Using a number line, go to +11, face the negative direction move forward 2 steps facing the ‘– ‘ direction. That will give +9.

– (–) which means face the negative direction and go backwards.

We end up moving forward on the number line.

Facing the negative direction and going backwards is actually moving from left to right on the number line which is addition.

Let's look at the example below

3 – (–4) = 3 + 4 = 7

Using a number line, go to +3. Face the negative direction and go backwards 4 steps, that gives 7.

In conclusion :

+ (+)   = +

– (–)  = +

– (+)   = –

+ (–)   = –

When the two signs next to each other are the same, that is,  

+ (+) or – (–), it is a (+), so it is addition.
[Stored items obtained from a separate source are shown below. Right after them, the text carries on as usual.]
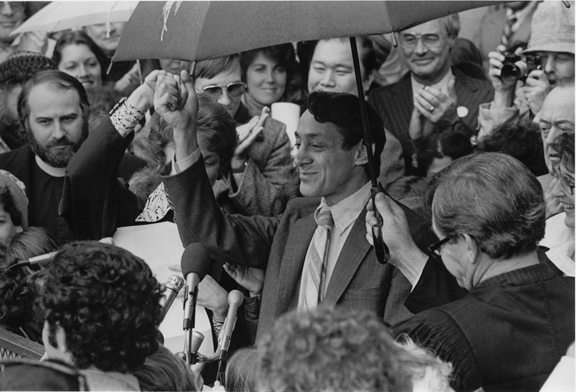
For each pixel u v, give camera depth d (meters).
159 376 2.76
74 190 4.52
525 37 5.49
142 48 3.93
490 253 3.20
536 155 5.28
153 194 5.20
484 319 3.10
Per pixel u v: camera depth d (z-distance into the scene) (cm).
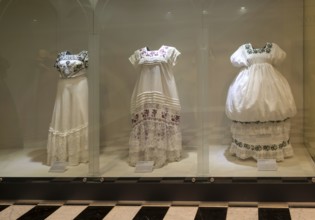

When the two signs next to each other are different, that is,

– (+) or + (–), it is a (–), so you subtract.

Let us look at some long examples asking to simplify

Simplify:

a) 18 – (–16) – 3 – (–5) + 2

b) –43 – (–19) – 21 + 25

Solution

a) 18 – (–16) – 3 – (–5) + 2

First, deal with the integers that have double signs in front of them. Next, group the positives together and the negatives together and simplify. It looks like this:

18 – (–16) – 3 – (–5) + 2

= 18 + 16 – 3 + 5 + 2  (Group positives)

= 18 + 16 + 5 + 2 –3

= 41 – 3

= 38

b) –43 – (–19) – 21 + 25

= –43 + 19 – 21 + 25   (Group like signs)

= –43 –21 + 19 + 25

= –64 + 44 = –20

NOTE: when moving numbers around, you must move each number together with the sign in front of it. If you move only the numbers and not their signs, you change their values and will end up with the wrong answer.

–64 + 44 = 44 – 64

Since 64 – 44 = 20, then 44 – 64 = –20.